RNA-seq Variant Prediction
RSVP - RNA-seq Variant Prediction
RSVP is a software package for prediction of alternative isoforms of protein-coding genes, based on both genomic DNA evidence and aligned RNA-seq reads. The method is based on the use of ORF graphs, which are more general than the splice graphs used in traditional transcript assembly.
A full description of the method is given in the accompanying publication:
Majoros H., Lebeck N., Ohler U., Li S. (2014) Improved transcript isoform discovery using ORF graphs. Bioinformatics doi:10.1093/bioinformatics/btu160.
The source code can be downloaded as a linux tarball here. Model files for A. thaliana can be downloaded here; model files for human can be downloaded here.
You can also download: Arabidopsis training data, Arabidopsis test data, Arabidopsis lincRNA analysis, human training data, human test data.

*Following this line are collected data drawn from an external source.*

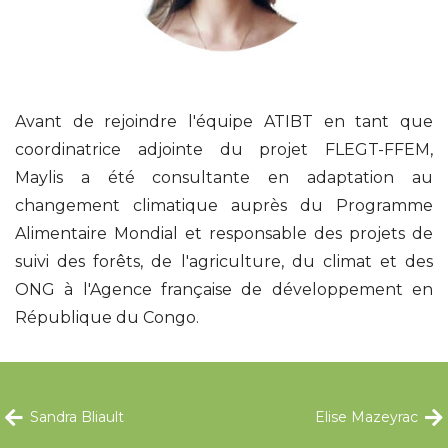
Avant de rejoindre l'équipe ATIBT en tant que
coordinatrice adjointe du projet FLEGT-FFEM,
Maylis a été consultante en adaptation au
changement climatique auprès du Programme
Alimentaire Mondial et responsable des projets de
suivi des forêts, de l'agriculture, du climat et des
ONG à l'Agence française de développement en
République du Congo.
Sandra Bliault
Elise Mazeyrac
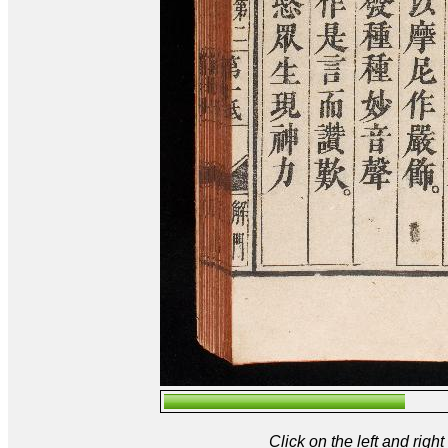
Click on the left and rig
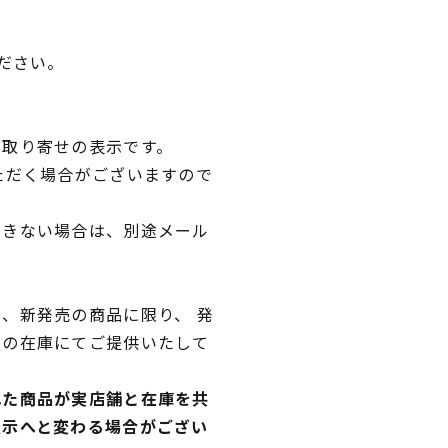
ださい。
品取り寄せの表示です。
ただく場合がございますので
できない場合は、別途メール
、新発売の商品に限り、 発
独の在庫にてご提供いたして
れた商品が実店舗と在庫を共
表示へと変わる場合がござい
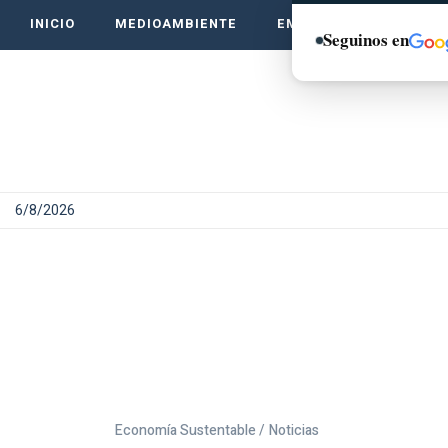
INICIO
MEDIOAMBIENTE
EMPRENDE VERDE
Seguinos en
6/8/2026
Economía Sustentable /
Noticias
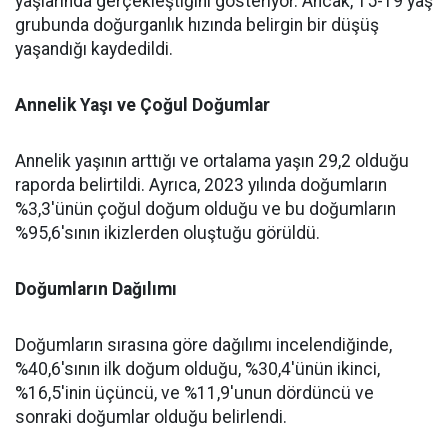
yaşlarında gerçekleştiğini gösteriyor. Ancak, 15-19 yaş
grubunda doğurganlık hızında belirgin bir düşüş
yaşandığı kaydedildi.
Annelik Yaşı ve Çoğul Doğumlar
Annelik yaşının arttığı ve ortalama yaşın 29,2 olduğu
raporda belirtildi. Ayrıca, 2023 yılında doğumların
%3,3'ünün çoğul doğum olduğu ve bu doğumların
%95,6'sının ikizlerden oluştuğu görüldü.
Doğumların Dağılımı
Doğumların sırasına göre dağılımı incelendiğinde,
%40,6'sının ilk doğum olduğu, %30,4'ünün ikinci,
%16,5'inin üçüncü, ve %11,9'unun dördüncü ve
sonraki doğumlar olduğu belirlendi.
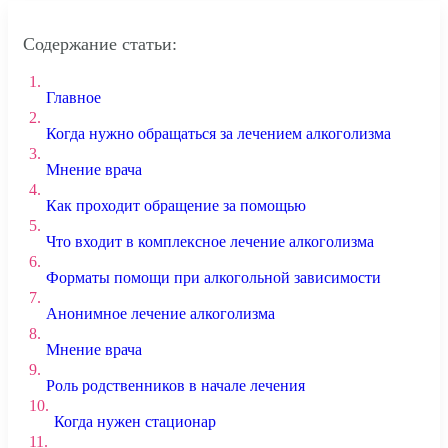
Содержание статьи:
1.
Главное
2.
Когда нужно обращаться за лечением алкоголизма
3.
Мнение врача
4.
Как проходит обращение за помощью
5.
Что входит в комплексное лечение алкоголизма
6.
Форматы помощи при алкогольной зависимости
7.
Анонимное лечение алкоголизма
8.
Мнение врача
9.
Роль родственников в начале лечения
10.
Когда нужен стационар
11.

After downloading the tarball, execute the following command in UNIX:
tar xvfz rsvp.tgz
This will unpack the archive. Linux binaries are included; if these do not match your machine's architecture you will need to compile the source code. This can be accomplished by changing into the source directory (cd package/c++) and using the UNIX command: make all. This will compile the programs in the c++ directory. You must also compile the programs in the c++/genezilla subdirectory: simply cd into that subdirectory and again type make all.
Please also add the environment variable PERLLIB to your environment; it should be set to the subdirectory package/perl. In addition, set the GENEZILLA environment variable to point to package/c++/genezilla.
Instructions for Running
RSVP should be run on individual loci; it has not been tested on entire chromosome sequences. Thus, you should first segment the genome into transcribed loci, using either existing annotations or using some tool for segmenting RNA-seq pileup data into individual loci. Once you have that segmentation, you must generate a GFF file giving the coordinates of the segments; call this file genes.gff. You can then generate a "chunks" directory containing FASTA files of each of the genes using this script:
package/perl/make-test-set-modified.pl genes.gff genome.fasta 100000 50 TAG,TGA,TAA
The file genome.fasta should be a multi-FASTA file of chromosome sequences in which the first identifier on the defline is the chromosome name and matches the first field of the records in the genes.gff file. The above command will create a directory called chunks and populate it with FASTA files.
You will also need to align the RNA-seq reads to the genome; we recommend using Bowtie and TopHat 2. You will then need to generate pileup files, using SAMtools. This will generate a BAM file. You then need to run the following script to convert the BAM file:
samtools mpileup sorted.bam | simplify-pileup.pl | gzip > pileup.txt.gz
Given the pileup.txt.gz file, you can then generate individual pileup files for each chromosome:
package/c++/compress-pileup pileup.txt.gz pileups
TopHat also emits junctions into a file called juctions.bed; you can use the following script to convert that file into the format in which we need it:
python package/python/BED2Intron.py tophat/junctions.bed > junctions.bed.intron
Given this file, you can then extract chromosome-specific junction files:
package/c++/compress-junctions junctions.bed.intron pileups
Finally, you need to extract individual pileup and junction files for each "chunk":
package/perl/get-chunk-pileups.pl chunks pileups package
Now the chunks directory has everything needed for running RSVP. You can run RSVP on the whole set of chunks using this command:
package/perl/run-genezilla.pl chunks parms.iso 0.99 0.01 10 package 1 10 . 0
This requires the parameter file parms.iso; we provide a parameter file for Arabidopsis thaliana, but for other organisms you will have to retrain GeneZilla from scratch. The other parameters in the command above are: DNA weight, RNA weight, number of isoforms per gene to predict, the package directory, whether to enforce strict RNA support (0=false, 1=true), the queue size for the N-best algorithm, the maximum number of chunks to process (or dot for no maximum), and whether to infer N automatically.
The output will consist of individual *.nbest files, one for each gene; these are GFF files. The score field of the GFF file contains the exon score, which is normalized to a per-nucleotide value and is thus comparable between exons and genes. The above command also generates ORF graphs, but to save disk space these are automatically deleted after they are used for prediction; to keep the graphs, simply comment out the lines in the script that delete the graph files. The first graph file (*.graph) contains only DNA scores, and the second graph file (*.graph2) contains scores that combine DNA and RNA evidence.
For organisms other than Arabidopsis and human, you will need to retrain the underlying gene finder, Genezilla. Extensive documentation showing how to retrain GeneZilla can be found at www.genezilla.org.